- Coat of arms
- Interactive map of Gmina Krokowa
- Coordinates (Krokowa): 54°46′50″N 18°9′35″E﻿ / ﻿54.78056°N 18.15972°E
- Country: Poland
- Voivodeship: Pomeranian
- County: Puck
- Seat: Krokowa

Area
- • Total: 211.83 km^{2} (81.79 sq mi)

Population (2006)
- • Total: 10,089
- • Density: 47.628/km^{2} (123.36/sq mi)
- Website: http://www.krokowa.pl

= Gmina Krokowa =

Gmina Krokowa (Krokòwa) is a rural gmina (administrative district) in Puck County, Pomeranian Voivodeship, in northern Poland. Its seat is the village of Krokowa, which lies approximately 18 km north-west of Puck and 56 km north-west of the regional capital Gdańsk.

The gmina covers an area of 211.83 km2, and as of 2006 its total population is 10,089.

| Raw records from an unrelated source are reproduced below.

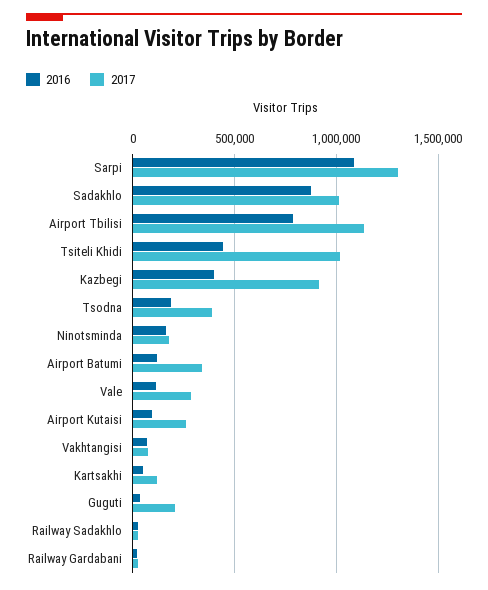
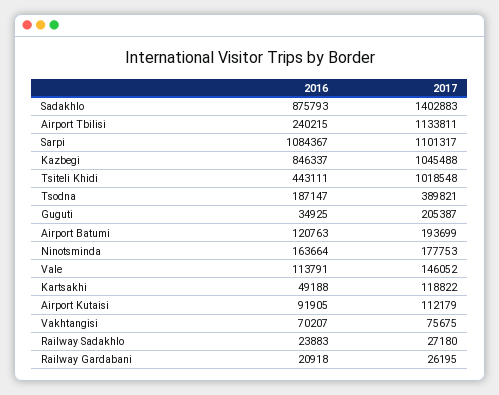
2017, Sarpi: 1300000 -> 1101317
2017, Sadakhlo: 1000000 -> 1402883
2016, Airport Tbilisi: 800000 -> 240215
2016, Kazbegi: 400000 -> 846337
2017, Kazbegi: 900000 -> 1045488
2017, Airport Batumi: 350000 -> 193699
2017, Vale: 300000 -> 146052
2017, Airport Kutaisi: 250000 -> 112179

The gmina contains part of the protected area called Coastal Landscape Park.

==Villages==
Gmina Krokowa contains the villages and settlements of Białogóra, Brzyno, Dąbrowa, Dębki, Glinki, Górczyn, Goszczyno, Jeldzino, Karlikowo, Kartoszyno, Karwieńskie Błoto Drugie, Karwieńskie Błoto Pierwsze, Kłanino, Krokowa, Łętowice, Lisewo, Lubkowo, Lubocino, Minkowice, Odargowo, Odargowo-Kolonia, Parszczyce, Parszkowo, Piaśnica, Połchówko, Porąb, Prusewo, Sławoszynko, Sławoszyno, Słuchowo, Sobieńczyce, Sobieńczyce-Myśliwka, Sulicice, Świecino, Szary Dwór, Trzy Młyny, Tyłowo, Wierzchucino, Wybudowania Odargowskie, Żarnowiec and Zielony Dół.

==Neighbouring gminas==
Gmina Krokowa is bordered by the town of Władysławowo and by the gminas of Choczewo, Gniewino, Puck and Wejherowo.